Stored data =
....................

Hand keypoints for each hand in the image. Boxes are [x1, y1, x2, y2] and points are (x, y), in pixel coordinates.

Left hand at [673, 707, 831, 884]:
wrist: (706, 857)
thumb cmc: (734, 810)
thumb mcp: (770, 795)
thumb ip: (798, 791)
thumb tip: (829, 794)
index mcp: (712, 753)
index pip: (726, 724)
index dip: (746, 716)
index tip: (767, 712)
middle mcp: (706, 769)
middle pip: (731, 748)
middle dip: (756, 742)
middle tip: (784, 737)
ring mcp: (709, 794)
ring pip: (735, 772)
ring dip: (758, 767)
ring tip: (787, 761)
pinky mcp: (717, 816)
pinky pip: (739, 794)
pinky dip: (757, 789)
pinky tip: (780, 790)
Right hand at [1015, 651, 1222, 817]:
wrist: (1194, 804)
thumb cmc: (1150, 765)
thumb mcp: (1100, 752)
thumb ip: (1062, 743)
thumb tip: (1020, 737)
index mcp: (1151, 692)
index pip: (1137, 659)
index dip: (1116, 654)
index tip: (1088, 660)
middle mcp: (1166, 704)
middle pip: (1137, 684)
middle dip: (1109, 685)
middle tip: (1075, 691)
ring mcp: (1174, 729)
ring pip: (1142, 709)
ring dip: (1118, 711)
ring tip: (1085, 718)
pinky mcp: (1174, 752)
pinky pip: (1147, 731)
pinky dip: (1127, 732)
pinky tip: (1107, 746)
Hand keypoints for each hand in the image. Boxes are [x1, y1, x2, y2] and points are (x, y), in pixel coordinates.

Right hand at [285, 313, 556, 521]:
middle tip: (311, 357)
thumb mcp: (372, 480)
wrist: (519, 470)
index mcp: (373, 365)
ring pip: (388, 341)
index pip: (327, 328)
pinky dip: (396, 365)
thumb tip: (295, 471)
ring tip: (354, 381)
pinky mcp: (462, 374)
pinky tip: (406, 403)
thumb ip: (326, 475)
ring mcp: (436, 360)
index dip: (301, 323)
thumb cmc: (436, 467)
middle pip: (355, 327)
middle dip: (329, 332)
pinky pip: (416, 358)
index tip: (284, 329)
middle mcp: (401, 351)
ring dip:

....................

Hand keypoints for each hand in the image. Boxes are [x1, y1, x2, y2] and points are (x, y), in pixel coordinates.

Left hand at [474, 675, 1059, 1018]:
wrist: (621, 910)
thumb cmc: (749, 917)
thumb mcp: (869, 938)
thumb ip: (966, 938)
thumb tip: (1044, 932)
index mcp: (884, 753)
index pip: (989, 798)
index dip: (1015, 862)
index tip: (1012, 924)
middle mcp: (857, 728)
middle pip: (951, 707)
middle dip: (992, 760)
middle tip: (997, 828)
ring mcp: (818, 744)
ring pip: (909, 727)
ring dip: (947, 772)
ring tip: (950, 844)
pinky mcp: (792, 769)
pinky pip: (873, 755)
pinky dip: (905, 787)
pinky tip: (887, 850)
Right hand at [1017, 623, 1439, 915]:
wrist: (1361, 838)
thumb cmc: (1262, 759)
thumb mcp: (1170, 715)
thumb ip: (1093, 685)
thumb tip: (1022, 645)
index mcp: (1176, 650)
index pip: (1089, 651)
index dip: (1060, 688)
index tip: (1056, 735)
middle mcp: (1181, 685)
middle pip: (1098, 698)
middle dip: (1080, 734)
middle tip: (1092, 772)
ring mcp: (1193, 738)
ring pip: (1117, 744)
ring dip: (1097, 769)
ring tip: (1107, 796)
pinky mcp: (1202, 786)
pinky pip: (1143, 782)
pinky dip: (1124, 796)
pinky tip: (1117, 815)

....................

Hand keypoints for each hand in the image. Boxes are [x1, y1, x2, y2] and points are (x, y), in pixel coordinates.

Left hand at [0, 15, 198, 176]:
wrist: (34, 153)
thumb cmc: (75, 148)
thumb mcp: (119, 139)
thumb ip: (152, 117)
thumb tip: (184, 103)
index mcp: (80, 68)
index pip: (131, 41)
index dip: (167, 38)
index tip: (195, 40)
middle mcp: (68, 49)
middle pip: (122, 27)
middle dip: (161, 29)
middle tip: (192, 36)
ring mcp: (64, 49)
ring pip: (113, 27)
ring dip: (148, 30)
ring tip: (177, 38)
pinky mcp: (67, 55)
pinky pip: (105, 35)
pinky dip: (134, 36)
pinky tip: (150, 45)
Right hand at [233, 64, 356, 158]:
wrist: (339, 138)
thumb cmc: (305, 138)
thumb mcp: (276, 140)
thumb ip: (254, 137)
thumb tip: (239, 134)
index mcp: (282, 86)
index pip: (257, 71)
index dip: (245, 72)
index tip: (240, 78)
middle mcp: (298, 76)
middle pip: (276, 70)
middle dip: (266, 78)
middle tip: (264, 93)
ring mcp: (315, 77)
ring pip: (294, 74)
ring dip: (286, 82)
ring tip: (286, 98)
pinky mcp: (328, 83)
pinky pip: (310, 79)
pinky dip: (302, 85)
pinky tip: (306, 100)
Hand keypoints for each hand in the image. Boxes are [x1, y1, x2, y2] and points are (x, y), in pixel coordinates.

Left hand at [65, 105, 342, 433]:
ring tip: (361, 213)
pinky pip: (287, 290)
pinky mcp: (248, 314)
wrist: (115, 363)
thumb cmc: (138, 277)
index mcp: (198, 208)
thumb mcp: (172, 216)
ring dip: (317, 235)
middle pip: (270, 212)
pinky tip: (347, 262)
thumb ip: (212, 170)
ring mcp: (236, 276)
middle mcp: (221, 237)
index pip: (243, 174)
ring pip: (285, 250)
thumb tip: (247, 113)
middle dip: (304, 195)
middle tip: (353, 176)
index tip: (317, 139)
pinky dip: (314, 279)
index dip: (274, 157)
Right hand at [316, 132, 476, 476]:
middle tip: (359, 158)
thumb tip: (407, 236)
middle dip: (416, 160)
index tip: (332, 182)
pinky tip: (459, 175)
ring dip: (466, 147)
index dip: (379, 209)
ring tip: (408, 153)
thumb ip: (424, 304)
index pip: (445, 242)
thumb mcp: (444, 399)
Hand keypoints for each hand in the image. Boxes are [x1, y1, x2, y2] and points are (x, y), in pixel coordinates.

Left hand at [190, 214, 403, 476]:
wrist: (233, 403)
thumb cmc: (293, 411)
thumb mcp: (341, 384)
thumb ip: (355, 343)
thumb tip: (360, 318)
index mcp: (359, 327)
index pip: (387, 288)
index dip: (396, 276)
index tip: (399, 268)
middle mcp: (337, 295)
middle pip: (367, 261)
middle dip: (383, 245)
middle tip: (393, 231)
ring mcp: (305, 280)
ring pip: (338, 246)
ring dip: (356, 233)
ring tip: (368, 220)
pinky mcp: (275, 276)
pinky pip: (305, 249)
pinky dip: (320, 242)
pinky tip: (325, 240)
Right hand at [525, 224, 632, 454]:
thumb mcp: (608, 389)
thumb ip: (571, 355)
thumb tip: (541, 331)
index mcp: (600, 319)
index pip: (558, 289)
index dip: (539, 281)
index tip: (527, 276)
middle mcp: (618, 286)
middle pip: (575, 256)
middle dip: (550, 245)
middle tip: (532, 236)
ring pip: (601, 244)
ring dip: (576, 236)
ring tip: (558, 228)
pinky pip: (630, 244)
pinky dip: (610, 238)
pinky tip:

....................

Referring to the material above, set down exactly the lines between the line with "index pip: (131, 41)" and the line with "wrist: (115, 363)", inclusive, and no other lines.

Output =
index pip: (131, 41)
index dip: (167, 38)
index tip: (195, 40)
middle mcp: (68, 49)
middle pip: (122, 27)
middle dip: (161, 29)
middle tip: (192, 36)
ring mcp: (64, 49)
ring pip: (113, 27)
ring dip: (148, 30)
ring tip: (177, 38)
pinky mcp: (67, 55)
pinky pip: (105, 35)
pinky dip: (134, 36)
pinky tip: (150, 45)
Right hand at [233, 64, 356, 158]:
wrist: (339, 138)
thumb cmc: (305, 138)
thumb mcp: (276, 140)
thumb ip: (254, 137)
thumb tip: (239, 134)
index mcp: (282, 86)
index pip: (257, 71)
index dip: (245, 72)
index tip: (240, 78)
middle mcp: (298, 76)
middle pip: (276, 70)
middle dip: (266, 78)
middle tip: (264, 93)
ring mcp: (315, 77)
ring pip: (294, 74)
ring dip: (286, 82)
ring tip: (286, 98)
pinky mcp: (328, 83)
pinky pip: (310, 79)
pinky dip: (302, 85)
pinky tip: (306, 100)
Hand keypoints for each hand in the image. Boxes are [x1, y1, x2, y2] and points are (x, y), in pixel coordinates.

Left hand at [65, 105, 342, 433]:
ring tip: (361, 213)
pinky pip: (287, 290)
pinky mcp: (248, 314)
wrist: (115, 363)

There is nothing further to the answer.